# G0602/G0752 ER32 COLLET ADAPTER



## tcarrington (Feb 8, 2022)

While this has been done before, I haven't seen one that looks like this. The goal was to put the work area out a few inches from the spindle face plate, but not take up any more diameter than required. This made the material requirement a little less, but also eliminated the ability to use an existing chuck face plate. Made several balls of blue aggressive steel wool.

This is the one piece answer. Since I was making this on the machine for which it was intended, I first made a copy of the spindle end on my machine. Used the same chrome-moly steel to make that which proved the thread cutting tool on the end of the big (3/4 inch) boring bar. 
It all came about because my defense industry machinist son gave me a set of collets (not the expensive ones, but these do hold 0.0002 in the home made adapter. He also included a square adapter that made is easy to set the taper for the collet. 

The major difficulty was parting, which would be eliminated if one had a power hacksaw or cold cut-off saw.

Major features:
1. Extra 10mm of collet depth and nut threads to allow for recutting the taper
2. uses existing anti-rotation hardware to prevent unthreading during left-hand operation
3. Small, smooth OD to lessen snagging when doing the fiddly operations
4. Removal accomplished with hook spanner - same size that fits the spindle
5. There is plenty of "meat" and distance to add a through hole in the middle for another means of removal.
6. collet nut and taper turned in place on spindle virtually assures concentricity. 

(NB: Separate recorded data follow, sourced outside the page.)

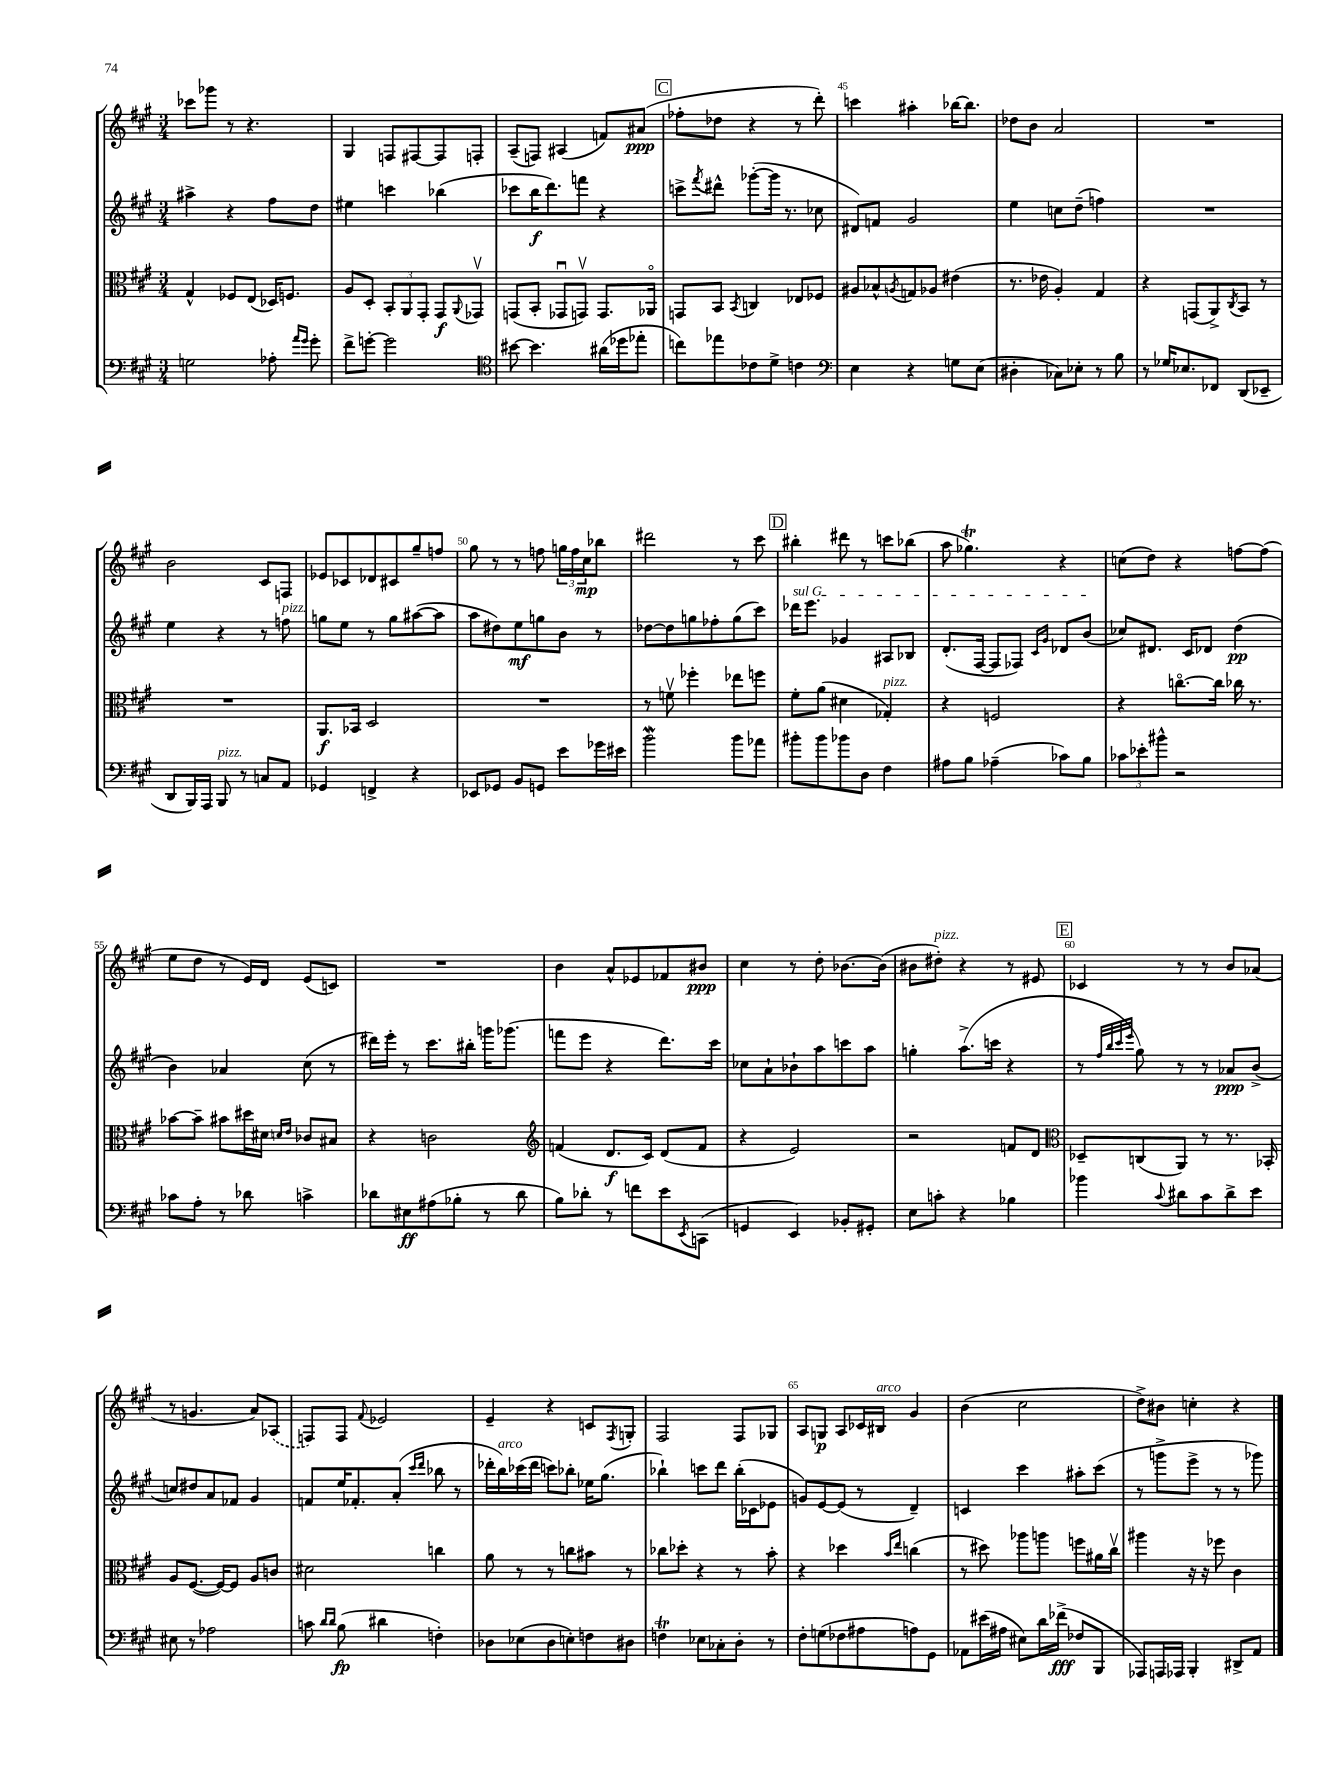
<<
\new StaffGroup <<
\new Staff = "s0" {
    \clef treble \key a \major \numericTimeSignature \time 3/4
    ces'''8 ges'''8 r8 r4. |
    gis4 f8 fis8~ fis8 f8-. |
    a8--( f8) ais4( f'8) ais'8\ppp( |
    \mark \markup { \box "C" } fes''8-. des''8 r4 r8 d'''8-.) |
    c'''4 ais''4-. bes''16~ bes''8. |
    des''8 b'8 a'2 |
    R2. |
    b'2 cis'8 f8 |
    ees'8 ces'8 des'8 cis'8 gis''8-- f''8 |
    gis''8 r8 r8 f''8 \tuplet 3/2 { g''16 f''16 cis''16\mp } bes''8 |
    dis'''2 r8 cis'''8 |
    \mark \markup { \box "D" } bis''4-. dis'''8 r8 c'''8 bes''8( |
    a''8 ges''4.\trill) r4 |
    c''8( d''8) r4 f''8~ f''8( |
    e''8 d''8 r8 e'16) d'16 e'8( c'8) |
    R2. |
    b'4 a'8-^ ees'8 fes'8 bis'8\ppp |
    cis''4 r8 d''8-. bes'8.~ bes'16( |
    bis'8 dis''8-.^\markup { \italic "pizz." }) r4 r8 eis'8 |
    \mark \markup { \box "E" } ces'4 r8 r8 b'8 aes'8( |
    r8 g'4. a'8) \once \slurDashed aes8( |
    f8) f8 \appoggiatura { fis'8 } ees'2 |
    e'4-- r4 c'8 \acciaccatura { fis8 } g8-. |
    fis2 fis8 ges8 |
    a8 g8\p a8 ces'16 bis16^\markup { \italic "arco" } gis'4 |
    b'4( cis''2 |
    d''8->) bis'8 c''4-. r4 \bar "|." |
}
\new Staff = "s1" {
    \clef treble \key a \major \numericTimeSignature \time 3/4
    ais''4-> r4 fis''8 d''8 |
    eis''4 c'''4 bes''4( |
    ces'''8 b''16\f d'''8.) f'''8 r4 |
    \mark \markup { \box "C" } c'''8-> \acciaccatura { fis'''8 } dis'''8-^ ges'''8~-.( ges'''16 r8. ces''8 |
    dis'8) f'8 gis'2 |
    e''4 c''8 d''8--( f''4) |
    R2. |
    e''4 r4 r8 f''8^\markup { \italic "pizz." } |
    g''8 e''8 r8 g''8 ais''8~( ais''8 |
    a''8 dis''8) e''8\mf g''8 b'8 r8 |
    des''8~ des''8 g''8 fes''8-. g''8( cis'''8) |
    \mark \markup { \box "D" } \once \override TextSpanner.bound-details.left.text = \markup { \italic "sul G" } des'''16\startTextSpan e'''8. ges'4 ais8 bes8 |
    d'8.-.( fis16~ fis8 fes8) \grace { cis'16 gis'16 } des'8 b'8\stopTextSpan( |
    ces''8) dis'8. cis'16 des'8 d''4\pp( |
    b'4) aes'4 cis''8( r8 |
    dis'''16) e'''16-. r8 cis'''8. bis''16-. g'''16 ges'''8.( |
    f'''8 e'''8 r4 d'''8.) cis'''16 |
    ces''8 a'8-! bes'8-! a''8 c'''8 a''8 |
    g''4-. a''8.->( c'''16 r4 |
    \mark \markup { \box "E" } r8 \grace { fis''32 b''32 cis'''32 e'''32 } gis''8) r8 r8 aes'8\ppp b'8->( |
    c''8) dis''8 a'8 fes'8 gis'4 |
    f'8 e''16 fes'8.-. a'8-.( \grace { cis'''16 d'''16 } bes''8 r8 |
    des'''16-. b''16^\markup { \italic "arco" }) ces'''16( des'''16 c'''8) bes''8-. ees''16 gis''8.( |
    bes''4-!) c'''8 d'''8 bes''16-.( ces'16 ees'8 |
    g'8) e'8~ e'8( r8 d'4--) |
    c'4 cis'''4 ais''8-. cis'''8( |
    r8 g'''8-> e'''8-> r8 r8 ges'''8) \bar "|." |
}
\new Staff = "s2" {
    \clef alto \key a \major \numericTimeSignature \time 3/4
    gis4-^ fes8 e8( des16) f8. |
    a8 d8-. \tuplet 3/2 { b,8-. a,8 gis,8-. } gis,8\f \appoggiatura { a,8 } ges,8\upbow |
    g,8( b,8-. ges,8\downbow g,8\upbow) g,8. aes,16\flageolet |
    \mark \markup { \box "C" } g,8 b,8 \acciaccatura { b,8 } c4 ees8 fes8 |
    ais8 bes8-^ \acciaccatura { a8 } g8 aes8 eis'4( |
    r8. ees'16 a4-.) gis4 |
    r4 g,8( a,8->) \acciaccatura { cis8 } b,8 r8 |
    R2. |
    a,8.\f bes,16 d2 |
    R2. |
    r8 f'8\upbow fes''4-. ees''8 f''8 |
    \mark \markup { \box "D" } fis'8-. a'8( dis'4 ges4-.^\markup { \italic "pizz." }) |
    r4 f2 |
    r4 c''8.~\flageolet c''16 ces''16 r8. |
    bes'8~ bes'8-- bis'8 dis''16 dis'16 \grace { d'16 e'16 } ces'8 bis8 |
    r4 c'2 |
    \clef treble f'4( d'8.\f cis'16) d'8( f'8 |
    r4 e'2) |
    r2 f'8 d'8 |
    \mark \markup { \box "E" } \clef alto des8-- c8( a,8) r8 r8. bes,16-. |
    a8 fis8.~( fis16~) fis8 a8 c'8 |
    dis'2 c''4 |
    a'8 r8 r8 c''8 bis'8 r8 |
    ces''8 des''8-. r4 r8 b'8-. |
    r4 des''4 \grace { b'16 e''16 } c''4( |
    r8 dis''8) aes''8 a''8 f''8 ais'16 cis''16\upbow |
    ais''4 r16 r16 fes''8 cis'4 \bar "|." |
}
\new Staff = "s3" {
    \clef bass \key a \major \numericTimeSignature \time 3/4
    g2 aes8-. \grace { a'16 gis'16 } gis'8-. |
    fis'8-> g'8~-. g'2 |
    \clef tenor bis'8~ bis'4. ais'16( des''16 ees''8-. |
    \mark \markup { \box "C" } c''8) ees''8 ces'8 d'8-> c'4 |
    \clef bass e4 r4 g8 e8( |
    dis4-. ces8) ees8-. r8 b8 |
    r8 ges16 ees8. fes,8 d,8( ees,8-- |
    d,8 b,,16) a,,16 b,,8^\markup { \italic "pizz." } r8 c8 a,8 |
    ges,4 f,4-> r4 |
    ees,8 ges,8 b,8 g,8 e'8 ges'16 eis'16 |
    b'2\mordent b'8 aes'8 |
    \mark \markup { \box "D" } bis'8-. bis'8 bes'8 d8 fis4 |
    ais8 b8 aes4--( ces'8) b8 |
    \tuplet 3/2 { ces'8 ees'8-. bis'8-^ } r2 |
    ces'8 a8-. r8 des'8 c'4-> |
    des'8 eis8\ff ais8( bes8-. r8 des'8 |
    b8) des'8-. r8 f'8 e'8 \acciaccatura { e,8 } c,8( |
    g,4 e,4) bes,8-. gis,8-. |
    e8 c'8-. r4 bes4 |
    \mark \markup { \box "E" } bes'4 \appoggiatura { cis'8 } dis'8 cis'8 dis'8-> e'8 |
    eis8 r8 aes2 |
    c'8 \grace { d'16 d'16 } b8\fp( dis'4 f4-.) |
    des8 ees8( des8 e8-.) f8 dis8 |
    f4\trill ees8 ces8-. d8-. r8 |
    fis8-. g8( fes8 ais8 a8) gis,8 |
    aes,8 eis'16( ais16 eis8) d'16 fes'16->\fff( fes8 b,,8 |
    aes,,8) a,,16 aes,,16 b,,4-. dis,8-> a,8 \bar "|." |
}
>>
>>
\layout { \context { \Score currentBarNumber = #41 \override BarNumber.break-visibility = ##(#f #t #t) barNumberVisibility = #(every-nth-bar-number-visible 5) } }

Fabrickator (from one of his old threads on the subject) is correct, just like the screw on chucks and chuck plates, they are hard to break loose from the spindle.


----------



## fitterman1 (Feb 8, 2022)

There is always a way to get around workholding. I like your initiative.


----------



## brino (Feb 8, 2022)

Nice work!

Thanks for sharing this.
Brian


----------



## dewbane (Aug 21, 2022)

I wish I had found this thread sooner. This is a really good idea that solves all the problems and looks good doing it.


----------